Limb landmark coordinates:
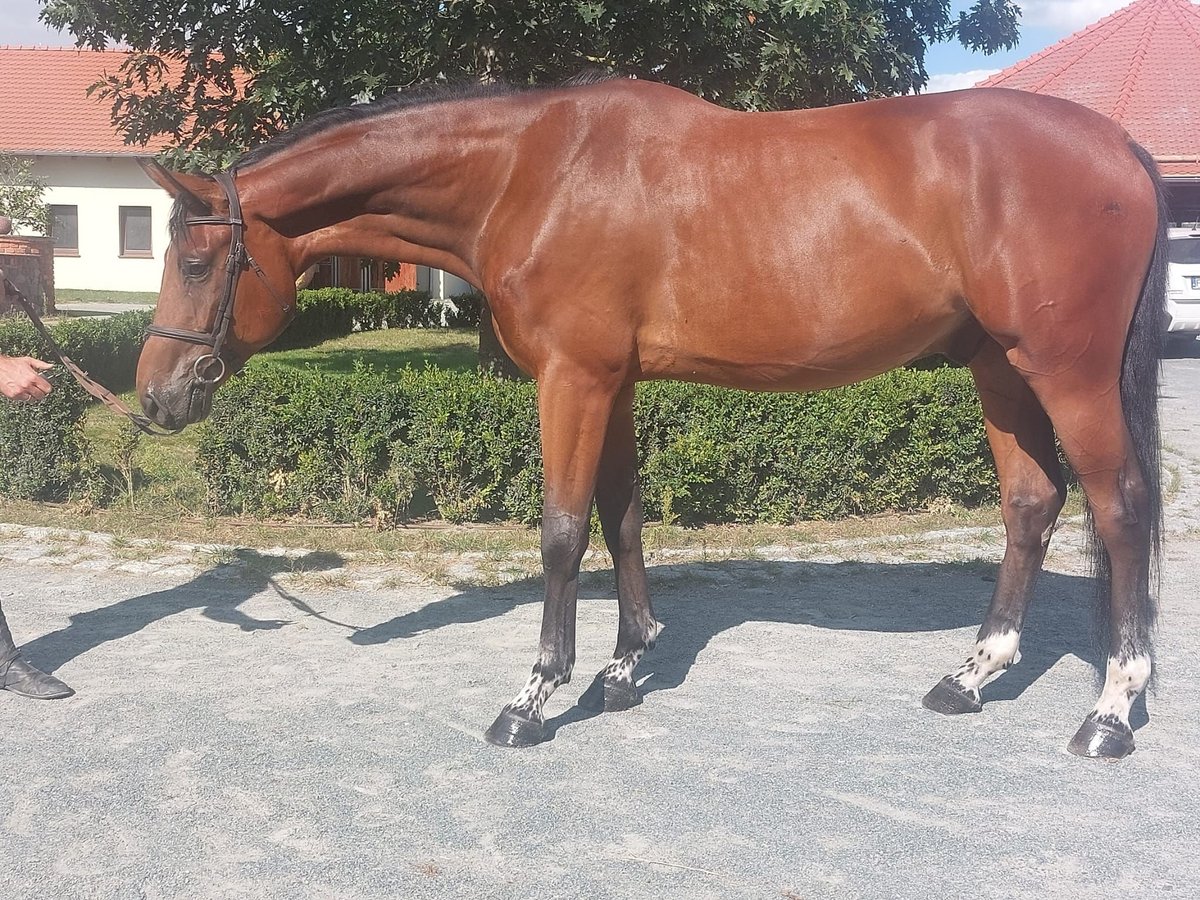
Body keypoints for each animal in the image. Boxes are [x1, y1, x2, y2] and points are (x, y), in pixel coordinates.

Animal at [135, 78, 1166, 760]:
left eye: (196, 261)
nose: (154, 396)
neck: (532, 173)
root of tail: (1119, 146)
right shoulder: (615, 382)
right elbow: (622, 516)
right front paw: (626, 670)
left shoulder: (572, 379)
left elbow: (560, 530)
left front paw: (534, 697)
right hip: (999, 368)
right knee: (1032, 504)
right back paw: (972, 676)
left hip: (1065, 372)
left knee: (1118, 509)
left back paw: (1110, 711)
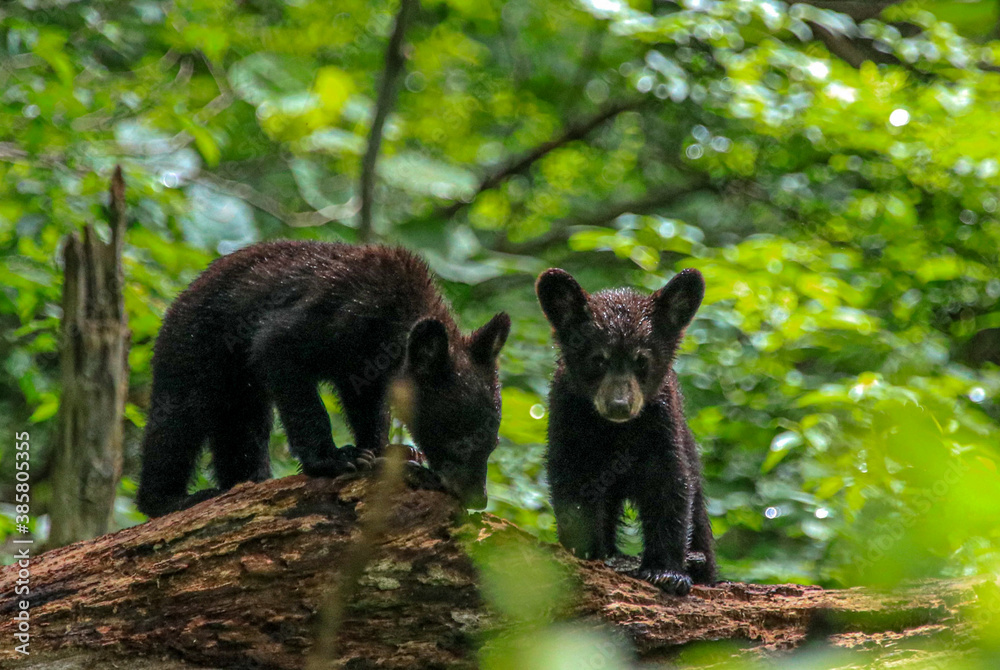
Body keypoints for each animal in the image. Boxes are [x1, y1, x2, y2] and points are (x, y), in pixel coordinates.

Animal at [136, 240, 510, 517]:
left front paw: (388, 451)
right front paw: (336, 459)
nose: (477, 499)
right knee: (178, 420)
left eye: (493, 443)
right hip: (195, 350)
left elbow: (367, 406)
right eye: (460, 442)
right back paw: (172, 500)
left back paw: (245, 483)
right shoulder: (330, 317)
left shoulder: (364, 368)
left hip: (241, 389)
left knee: (242, 429)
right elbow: (284, 359)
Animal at [536, 267, 716, 595]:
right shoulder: (568, 420)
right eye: (598, 359)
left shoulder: (661, 426)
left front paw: (668, 572)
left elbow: (669, 487)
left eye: (641, 360)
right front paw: (587, 552)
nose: (619, 405)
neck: (616, 432)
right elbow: (574, 484)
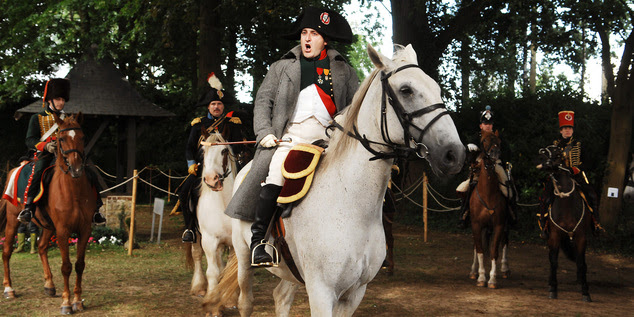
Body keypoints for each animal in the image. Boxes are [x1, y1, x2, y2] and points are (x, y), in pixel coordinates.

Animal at [1, 112, 96, 312]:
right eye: (61, 138)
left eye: (83, 137)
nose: (76, 168)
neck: (73, 190)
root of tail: (14, 169)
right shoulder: (63, 231)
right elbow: (66, 266)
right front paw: (67, 303)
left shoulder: (85, 230)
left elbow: (79, 265)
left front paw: (77, 301)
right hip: (13, 221)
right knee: (6, 252)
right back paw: (9, 289)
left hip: (47, 226)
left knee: (42, 247)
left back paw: (49, 285)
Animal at [189, 132, 238, 298]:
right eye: (203, 152)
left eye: (224, 151)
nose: (211, 180)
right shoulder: (209, 240)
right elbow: (212, 272)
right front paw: (211, 296)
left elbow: (230, 273)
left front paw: (230, 298)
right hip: (196, 236)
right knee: (197, 255)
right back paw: (198, 286)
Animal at [205, 43, 462, 314]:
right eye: (406, 90)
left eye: (436, 88)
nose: (454, 154)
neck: (350, 201)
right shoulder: (322, 292)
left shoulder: (354, 293)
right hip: (244, 257)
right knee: (246, 302)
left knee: (281, 297)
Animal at [536, 144, 592, 300]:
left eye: (558, 153)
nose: (541, 157)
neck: (567, 205)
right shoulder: (554, 236)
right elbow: (554, 262)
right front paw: (553, 288)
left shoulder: (581, 237)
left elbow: (580, 262)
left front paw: (585, 291)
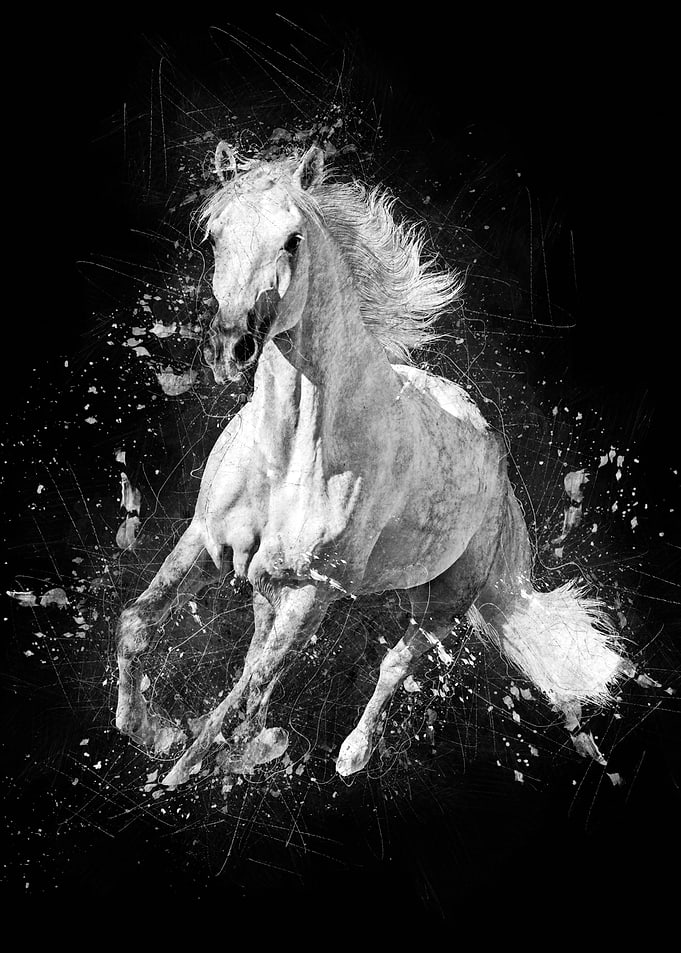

Exercise directions: After locating "root of tail: (1119, 146)" and "right eye: (460, 442)" in the records above, return exactly the line holding each one and every line between them; leave out the pictures.

Solution for this exercise:
root of tail: (1119, 146)
right shoulder: (615, 382)
right elbow: (622, 516)
right front paw: (626, 670)
left shoulder: (572, 379)
left elbow: (560, 530)
left front paw: (534, 697)
right hip: (999, 368)
right knee: (1032, 504)
right back paw: (972, 676)
left hip: (1065, 372)
left knee: (1118, 509)
left back paw: (1110, 711)
Body keypoints for each animal in the image. Boxes are [x1, y1, x2, y2] and points are (x, y), in pixel coordinates.

Animal at [136, 240, 510, 517]:
left front paw: (388, 451)
right front paw: (336, 459)
nose: (477, 499)
right knee: (178, 420)
left eye: (493, 443)
right hip: (195, 350)
left elbow: (367, 406)
right eye: (460, 442)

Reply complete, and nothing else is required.